Opinion
June 27, 1994
Appeal from the Supreme Court, Queens County (Price, J.).
Ordered that the order is modified, on the law, by deleting the provisions thereof which granted the motion of the defendants Diedrich Monsees and Elfriede Monsees for summary judgment and substituting therefor a provision denying that motion; as so modified, the order is affirmed, with costs to the defendants Mario Perron and Guiseppe Perron, payable by the plaintiff.
The instant action to recover damages is based on the fall of the plaintiff on a sidewalk in front of 74-17 Metropolitan Avenue, which was the storefront of a building owned by Diedrich Monsees and Elfriede Monsees and leased to Mario Perron and Guiseppe Perron, d/b/a AJ Fruit Market.
It is now well settled that absent a finding of any special use or control, an owner or occupier of abutting property owes no duty of care to others to warn them of a defective or dangerous condition (see, e.g., Pensabene v. Incorporated Vil. of Val. Stream, 202 A.D.2d 486; De Rico v. Duncan, 200 A.D.2d 823; Gibson v. Veley, 192 A.D.2d 826; Conlon v. Village of Pleasantville, 146 A.D.2d 736). However, by repairing the abutting sidewalk, an owner or occupier may create a dangerous condition (see, Botfield v City of New York, 162 A.D.2d 652; Tambaro v. City of New York, 140 A.D.2d 331; City of New York v. Kalikow Realty Co., 132 A.D.2d 481), which would militate against granting summary judgment (see, Museums at Stony Brook v. Village of Patchogue Fire Dept., 146 A.D.2d 572).
Based on the evidence before the Supreme Court, which includes deposition testimony and photographic evidence, it is clear that neither the defendants Mario Perron or Guiseppe Perron nor AJ Fruit Market exercised any control over the abutting sidewalk.
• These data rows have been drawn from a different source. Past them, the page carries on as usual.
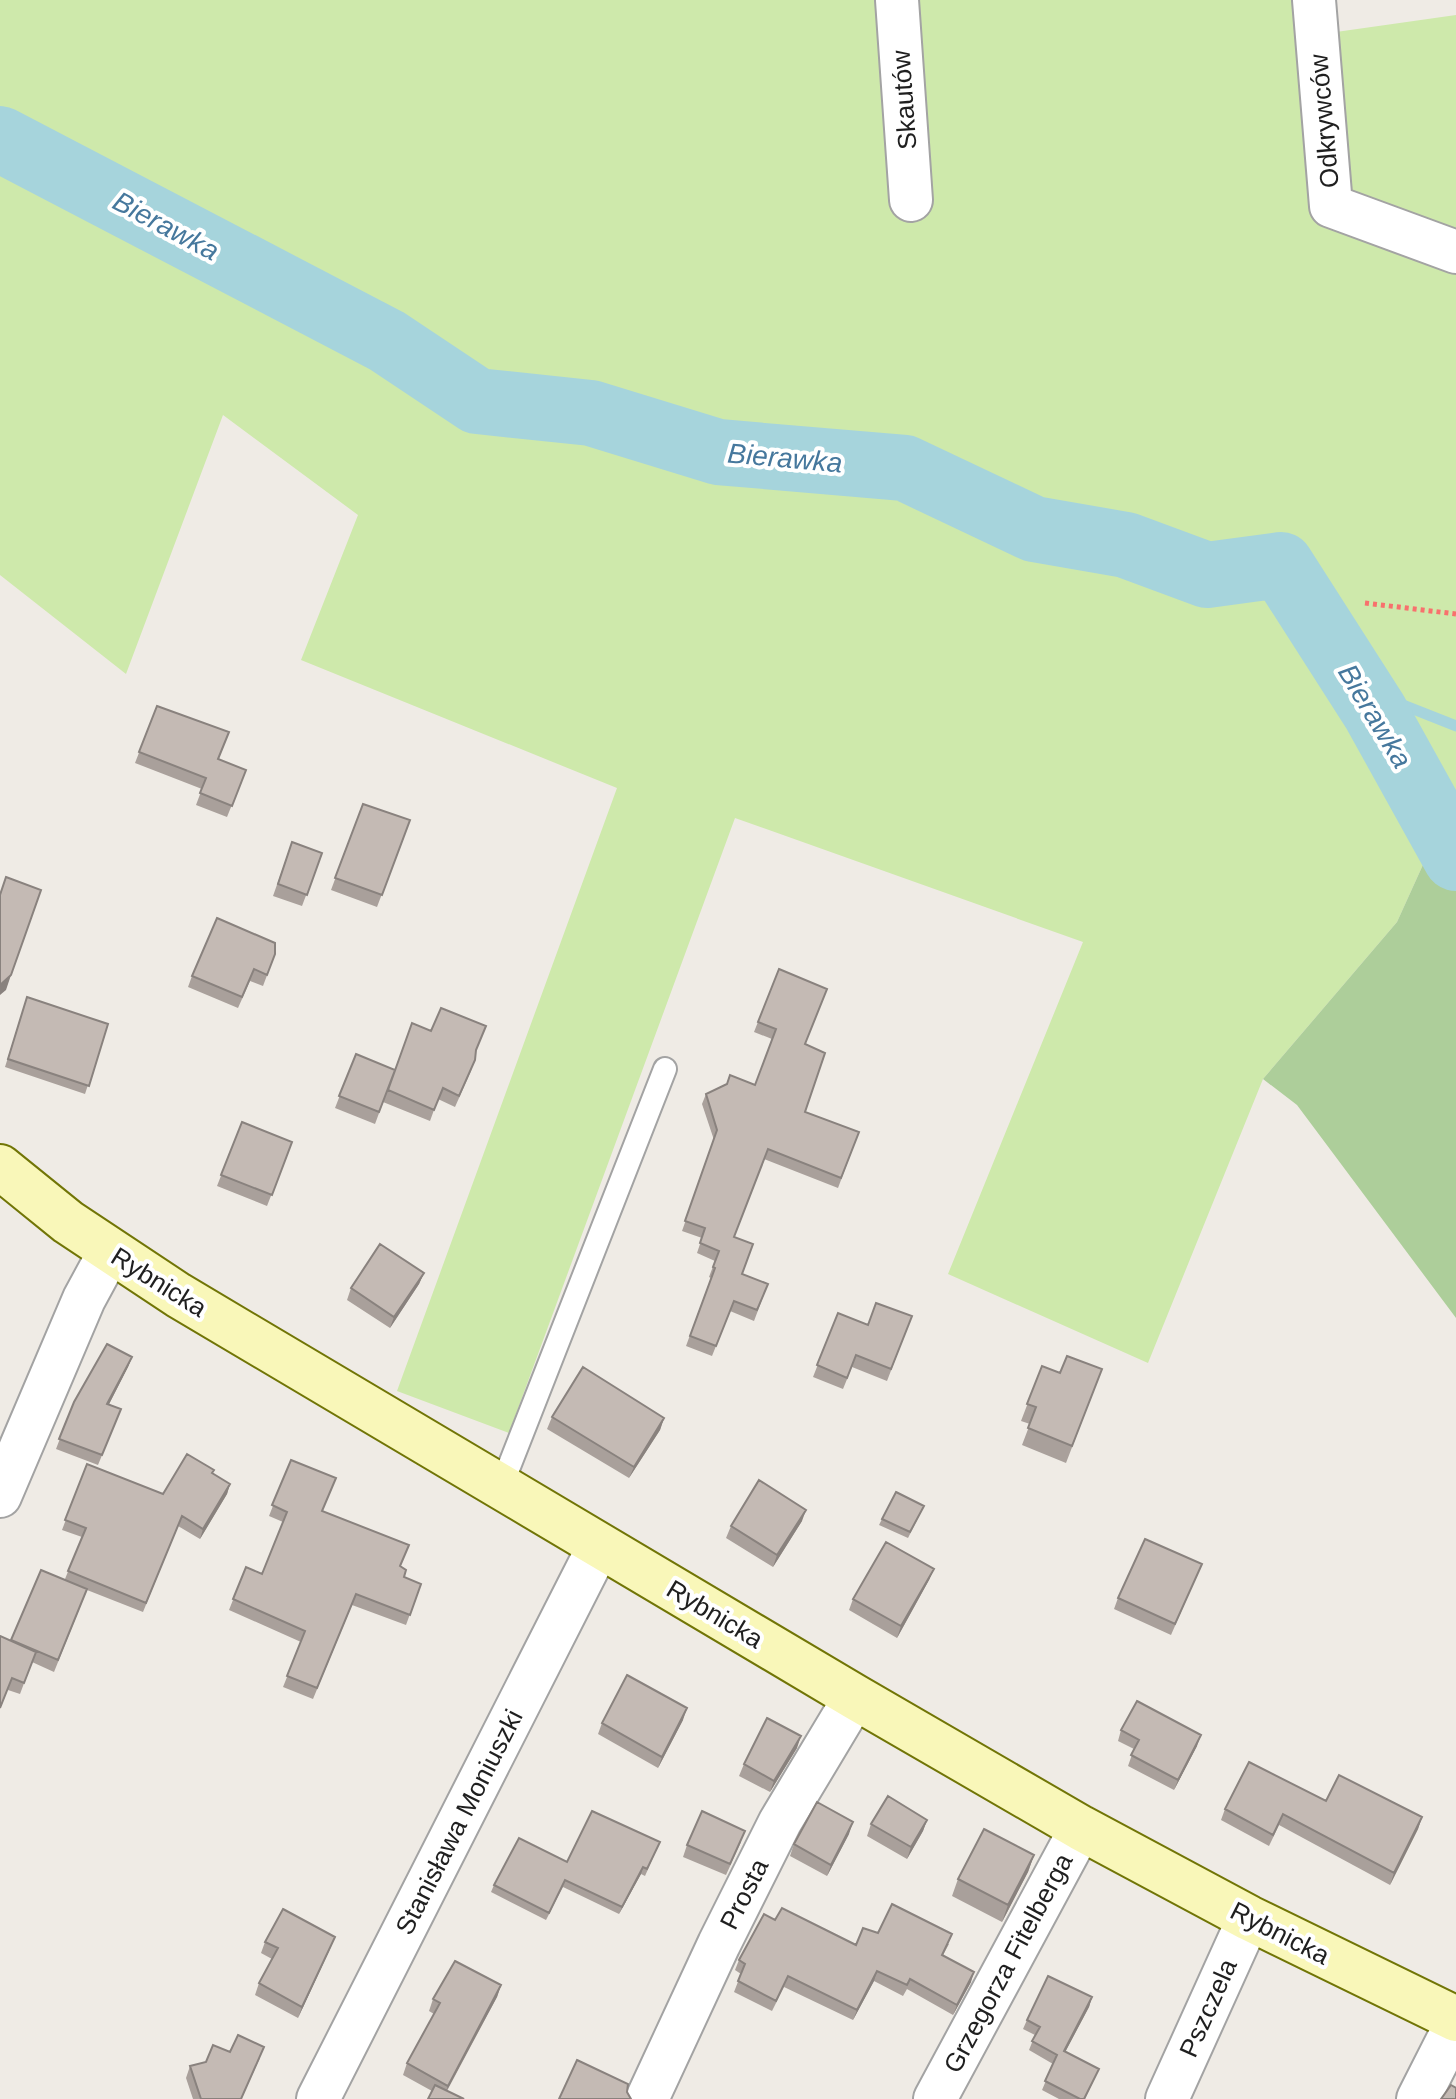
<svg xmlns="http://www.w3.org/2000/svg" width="1456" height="2099" viewBox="0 0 1456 2099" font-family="Arial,sans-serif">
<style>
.grass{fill:#cee9ab}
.forest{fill:#adce9a}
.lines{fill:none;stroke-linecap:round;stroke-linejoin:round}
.stream{stroke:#a6d4dc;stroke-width:11}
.river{stroke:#a6d4dc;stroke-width:66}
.service-casing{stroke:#a3a3a3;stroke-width:26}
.minor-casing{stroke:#a3a3a3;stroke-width:46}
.secondary-casing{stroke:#717506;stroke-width:48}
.path{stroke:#f8716d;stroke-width:5;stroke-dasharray:4 4;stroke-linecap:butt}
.service{stroke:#fff;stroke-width:22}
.minor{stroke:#fff;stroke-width:42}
.secondary{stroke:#f9f7b9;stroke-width:44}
.wall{fill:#a9a09b}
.shaded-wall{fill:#89827e}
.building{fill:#c4bab4;stroke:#89827e;stroke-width:2}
.labels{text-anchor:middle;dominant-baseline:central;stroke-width:8;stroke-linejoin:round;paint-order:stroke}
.street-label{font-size:26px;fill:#1f1f1f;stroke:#fff}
.water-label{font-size:28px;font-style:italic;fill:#46789d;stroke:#fff}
</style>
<rect width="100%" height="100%" fill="#efebe5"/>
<!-- grass -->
<path class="grass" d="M0,0H1303L1329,33L1456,15V792L1397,922L1263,1079L1148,1363L948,1274L1083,942L735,818L509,1433L397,1391L617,788L301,660L358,515L223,415L126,674L0,575Z"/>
<!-- forest -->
<path class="forest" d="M1456,792V1318L1297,1105L1263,1079L1397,922Z"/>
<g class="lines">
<!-- stream -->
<path class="stream" d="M1360,688L1456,726"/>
<!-- river -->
<path class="river" d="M0,139L387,341L477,401L591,413L718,452L905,468L1034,529L1126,545L1207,575L1281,565L1375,712L1456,858"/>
<!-- service casing -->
<g class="service-casing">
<path id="service" d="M501,1487L665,1069"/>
</g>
<!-- minor casing -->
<g class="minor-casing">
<path id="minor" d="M897,0L911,200
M1314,0L1331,206L1456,252
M0,1496L84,1299L110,1251
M318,2099L599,1546
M647,2099L719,1944L780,1822L855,1697
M935,2099L1081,1828
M1167,2099L1249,1918
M1418,2099L1456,2024"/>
</g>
<!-- secondary casing -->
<g class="secondary-casing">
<path id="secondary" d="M0,1167L68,1222L178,1295L855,1697L1081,1828L1249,1918L1456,2019"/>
</g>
<!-- path -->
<path class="path" d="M1365,603L1456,614"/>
<!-- service -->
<use href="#service" class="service"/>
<!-- minor -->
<use href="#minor" class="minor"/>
<!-- secondary -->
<use href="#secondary" class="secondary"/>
</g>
<!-- wall -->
<path class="wall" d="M157,706L218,759L246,770L227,817L196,805L202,789L135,763Z
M363,804L410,820L377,907L331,890Z
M292,842L322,853L302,906L273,896Z
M275,954L263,986L250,981L238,1008L188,987L192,976Z
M779,969L806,1044L805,1112L859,1132L838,1188L764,1159L734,1237L742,1274L768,1284L754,1321L730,1311L712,1356L686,1346L711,1278L709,1277L715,1261L697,1253L702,1238L682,1231L714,1140L702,1104L706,1094L755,1085L772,1039L754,1032Z
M27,997L108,1024L85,1094L5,1067Z
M412,1023L476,1052L471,1071L455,1107L438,1099L430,1121L383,1102Z
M356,1054L395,1070L375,1124L335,1108Z
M242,1122L292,1142L267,1206L217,1186Z
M424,1273L419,1284L390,1328L347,1300L351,1288Z
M838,1313L868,1325L912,1316L887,1381L852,1367L843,1389L813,1377Z
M132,1357L128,1367L109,1404L121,1409L98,1465L56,1449L74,1402Z
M1042,1366L1060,1373L1102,1369L1066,1463L1022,1445L1030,1424L1021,1421Z
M552,1417L664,1418L660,1430L629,1478L547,1429Z
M291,1460L322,1511L401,1566L404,1577L421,1584L406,1625L352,1605L313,1699L283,1687L301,1642L229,1610L246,1567L262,1574L283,1522L269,1516Z
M87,1464L163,1494L212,1473L230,1484L227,1494L200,1539L178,1526L143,1612L87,1590L54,1672L32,1662L20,1694L8,1690L11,1641L65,1579L82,1537L62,1530Z
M924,1506L908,1538L879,1525L882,1519Z
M802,1521L773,1567L726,1538L731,1526Z
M1202,1564L1171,1635L1114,1609L1118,1598Z
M934,1569L929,1580L897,1638L849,1610L853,1599Z
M683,1720L658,1768L598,1734L602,1723Z
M1121,1730L1197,1746L1174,1790L1128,1766L1134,1749L1118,1741Z
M797,1748L770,1792L739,1776L744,1764Z
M1326,1801L1422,1817L1418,1829L1390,1885L1279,1825L1269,1846L1221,1820L1225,1809Z
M927,1820L923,1831L907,1859L867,1836L871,1824Z
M849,1834L827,1876L790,1856L794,1844Z
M660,1842L645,1876L641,1874L619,1914L563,1887L546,1920L491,1892L494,1885L567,1862Z
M741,1842L726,1875L683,1857L687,1845Z
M1034,1855L1028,1872L1002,1922L952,1896L958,1879Z
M775,1920L856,1945L878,1933L949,1944L943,1955L971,1982L953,2015L907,1989L903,1996L874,1981L853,2020L784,1987L772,2011L734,1992L741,1974L735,1970L739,1960Z
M335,1937L298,2018L255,1995L259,1983L272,1959L261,1953L265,1942Z
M501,1985L497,1997L447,2091H432L403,2075L407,2063L434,2014L429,2011L433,1999Z
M1092,1997L1089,2007L1065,2052L1099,2069L1085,2099H1059L1042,2090L1053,2064L1029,2050L1035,2035L1023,2029L1027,2020Z
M230,2052L260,2058L241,2099H193L186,2078L190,2066L206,2062Z"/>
<!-- shaded-wall -->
<path class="shaded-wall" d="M11,975L6,990L0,995V985Z
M424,1273L419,1284L390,1328L394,1317Z
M132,1357L128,1367L104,1414L107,1404Z
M664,1418L660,1430L629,1478L634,1467Z
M230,1484L227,1494L200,1539L203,1529Z
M806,1510L802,1521L773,1567L777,1555Z
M934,1569L929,1580L897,1638L901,1626Z
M687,1708L683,1720L658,1768L662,1757Z
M1201,1735L1197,1746L1174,1790L1178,1780Z
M801,1736L797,1748L770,1792L774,1781Z
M1422,1817L1418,1829L1390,1885L1394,1873Z
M927,1820L923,1831L907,1859L911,1847Z
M853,1822L849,1834L827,1876L831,1865Z
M1034,1855L1028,1872L1002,1922L1008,1905Z
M643,1867L641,1874L619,1914L622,1907Z
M335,1937L330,1949L298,2018L302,2007Z
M877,1971L874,1981L853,2020L857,2010Z
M974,1972L971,1982L953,2015L957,2005Z
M501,1985L497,1997L443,2097L448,2086Z
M1092,1997L1089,2007L1061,2060L1064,2051Z"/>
<!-- building -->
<path class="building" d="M157,706L229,732L218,759L246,770L232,806L200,793L206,778L139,752Z
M363,804L410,820L382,895L335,878Z
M292,842L322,853L307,895L278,884Z
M6,877L41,890L11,975L0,985V895Z
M217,918L275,943V954L267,975L254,969L242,997L192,976Z
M779,969L827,989L805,1044L825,1053L805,1112L859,1132L841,1178L768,1149L734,1237L753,1244L742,1274L768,1284L757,1310L734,1301L716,1346L690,1336L715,1268L713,1267L719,1251L700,1243L705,1228L685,1221L717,1130L706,1094L727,1084L730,1075L755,1085L776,1029L758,1022Z
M27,997L108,1024L89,1086L8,1059Z
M441,1008L486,1026L476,1050L475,1060L459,1096L443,1088L434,1110L388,1090L412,1023L431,1031Z
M356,1054L395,1070L379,1112L339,1096Z
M242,1122L292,1142L272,1195L221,1175Z
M380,1244L424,1273L394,1317L351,1288Z
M876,1303L912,1316L891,1369L856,1355L847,1378L817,1365L838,1313L868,1325Z
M107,1344L132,1357L107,1404L121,1409L102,1455L59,1439L74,1402Z
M1067,1356L1102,1369L1072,1446L1028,1428L1036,1407L1027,1404L1042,1366L1060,1373Z
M583,1367L664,1418L634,1467L552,1417Z
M187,1454L214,1470L212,1473L230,1484L203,1529L182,1516L146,1603L68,1571L86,1528L65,1520L87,1464L163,1494Z
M291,1460L336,1478L322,1511L409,1545L400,1566L406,1570L404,1577L421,1584L410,1615L356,1594L317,1688L287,1676L305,1631L233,1599L246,1567L262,1574L287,1512L272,1505Z
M759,1480L806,1510L777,1555L731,1526Z
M896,1492L924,1506L910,1532L882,1519Z
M1145,1539L1202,1564L1175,1624L1118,1598Z
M886,1542L934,1569L901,1626L853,1599Z
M41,1570L87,1589L58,1660L11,1640Z
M0,1636L36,1652L24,1683L12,1678L0,1708Z
M627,1675L687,1708L662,1757L602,1723Z
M1137,1701L1201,1735L1178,1780L1131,1755L1139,1740L1121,1730Z
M767,1718L801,1736L774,1781L744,1764Z
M1249,1762L1326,1801L1339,1775L1422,1817L1394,1873L1283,1814L1273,1835L1225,1809Z
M888,1796L927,1820L911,1847L871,1824Z
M817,1802L853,1822L831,1865L794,1844Z
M592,1811L660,1842L647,1869L643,1867L622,1907L565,1880L549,1913L494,1885L519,1838L567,1862Z
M702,1811L745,1831L730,1864L687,1845Z
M984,1829L1034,1855L1008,1905L958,1879Z
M892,1904L952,1934L942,1955L974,1972L957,2005L910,1979L907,1985L877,1971L857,2010L788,1976L776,2001L738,1981L745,1964L739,1960L764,1914L775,1920L782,1908L856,1945L863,1928L878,1933Z
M283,1909L335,1937L302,2007L259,1983L278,1948L265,1942Z
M455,1961L501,1985L448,2086L407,2063L440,2003L433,1999Z
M1048,1976L1092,1997L1064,2051L1099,2069L1084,2099H1080L1045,2081L1057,2055L1032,2041L1040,2027L1027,2020Z
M238,2035L264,2047L241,2099H201L190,2066L206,2062L213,2045L230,2052Z
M577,2060L628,2084L627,2092L631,2099H559Z
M435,2085L464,2099H428Z
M1451,2085L1456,2088V2099H1441Z"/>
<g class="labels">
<!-- street labels -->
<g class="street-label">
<text transform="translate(904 100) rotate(-94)">Skautów</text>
<text transform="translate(1324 121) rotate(-95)">Odkrywców</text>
<text transform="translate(159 1282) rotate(32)">Rybnicka</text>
<text transform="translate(715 1614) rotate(31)">Rybnicka</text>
<text transform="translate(459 1822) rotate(-63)">Stanisława Moniuszki</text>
<text transform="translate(744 1894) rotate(-63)">Prosta</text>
<text transform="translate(1280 1933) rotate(27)">Rybnicka</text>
<text transform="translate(1008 1963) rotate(-62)">Grzegorza Fitelberga</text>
<text transform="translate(1208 2008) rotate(-66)">Pszczela</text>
</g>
<!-- water labels -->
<g class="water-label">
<text transform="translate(166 226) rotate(28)">Bierawka</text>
<text transform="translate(785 458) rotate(5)">Bierawka</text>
<text transform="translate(1375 716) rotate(59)">Bierawka</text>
</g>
</g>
</svg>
However, there is evidence in the record that the sidewalk in question was being repaired at the time of the accident by a contractor hired by the defendants Diedrich Monsees and Elfriede Monsees, the owners of the abutting premises, and there is a question of fact as to whether the repair work caused a defect in the sidewalk. Depending on the circumstances of the case, the Monsees could be held vicariously liable for such a defect. O'Brien, J.P., Pizzuto, Joy and Krausman, JJ., concur.